Manuscript Title:

VOICE ASSISTED REAL-TIME OBJECT DETECTION USING YOLO V4- TINY ALGORITHM FOR VISUAL CHALLENGED

Author:

ZAEEM NAZIR, MUHAMMAD WASEEM IQBAL, KHALID HAMID, HAFIZ ABDUL BASIT MUHAMMAD, M. ASHRAF NAZIR, QURRA-TUL-ANN, NAZIM HUSSAIN,

DOI Number:

DOI:10.17605/OSF.IO/APQYH

Published : 2023-02-10

About the author(s)

1. ZAEEM NAZIR - Ph.D. Scholar, Department of Computer Science, Superior University, Lahore, Pakistan.
2. MUHAMMAD WASEEM IQBAL - Ph.D., Associate Professor Department of Software Engineering, Superior University, Lahore, Pakistan.
3. KHALID HAMID - Ph.D. Scholar, Department of Computer Science, Superior University, Lahore, Pakistan and Lecturer at NCBA & E University East Canal Campus Lahore.
4. HAFIZ ABDUL BASIT MUHAMMAD - Ph.D. Scholar, Department of Computer Science, Superior University, Lahore, Pakistan and Lecturer at Minhaj University Lahore.
5. M. ASHRAF NAZIR - Ph.D. Scholar, Department of Computer Science, Superior University, Lahore, Pakistan and Lecturer at GC University, Lahore.
6. QURRA-TUL-ANN - Government College University, Lahore, Pakistan.
7. NAZIM HUSSAIN - Lecturer, Department of Computer Science, Government College University, Lahore, Pakistan.

Full Text : PDF

Abstract

Visual impairment is a problem that is frequently getting worse everywhere.

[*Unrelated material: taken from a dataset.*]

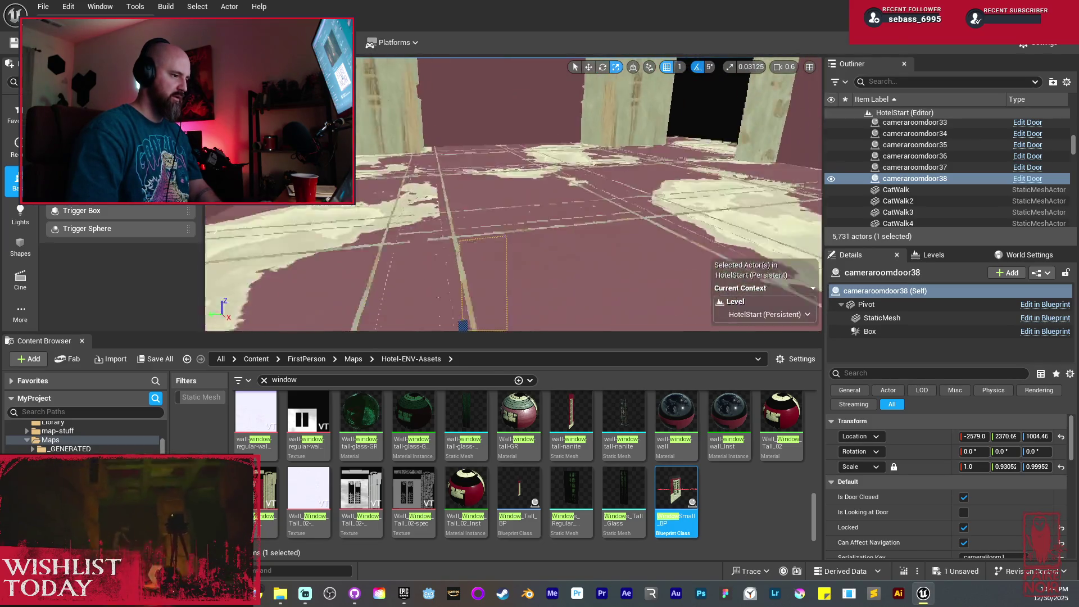
key(f)
click(556, 113)
key(f)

The World Health Organization estimates that 284 million individuals worldwide suffer from near- or distance vision impairment. The suggested work's goal is to create an Android application for blind persons that works with a smartphone and white cane. As the primary distinction between the proposed system and the current one, we use the cutting-edge "You Only Look Once: Unified, Real-Time Object Detection" technology. When compared to other algorithms, YOLOv4-tiny performs twice as quickly. To recognise the actual things in front of the visually impaired individual in real time, YOLOv4-tiny algorithm was trained on both Custom dataset and COCO dataset. Then determine how far that object is from the individual and produce an audio output. The camera is initialised using the OpenCV library, and it then starts taking frames and feeding them to the system. Other than that, we are using Python 3 for this project. The system then employs the YOLOv4-tiny algorithm, which has been trained on both the Custom dataset and the COCO dataset, to recognise and gauge the distance between the objects in front of the user. Text to voice conversion is then used to turn the objects that were detected into an audio segment. Our system outputs an audio segment that tells the user the name of the object and its distance from them. The user may now visualise the objects around him using this knowledge. The suggested method will even shield the user from running into nearby objects, keeping him safe from harm. An android-based application that represents the full system is available. The user of the Android application has the choice between an internal camera and an external camera. The esp32-cam is the external camera, whereas the internal camera is the one found in the android phone, which is attached to the white cane. Real-time video from their mobile phone camera or esp32-cam will be used to detect objects. The user opens the camera and feeds the real-time footage when he decides to begin the object detection procedure. The YOLOv4-tiny programme processes each frame, detecting objects and calculating their distances from people. Then, the label and distance of the object are converted into audio format by the audio system. The user can then hear the audio using their smartphone's speaker.


Keywords

Machine Learning, YOLO V4-Tiny, Visually Impairment, Real-Time Object Detection, Data Mining, Hypotenuses, STEM-Based Smartphone.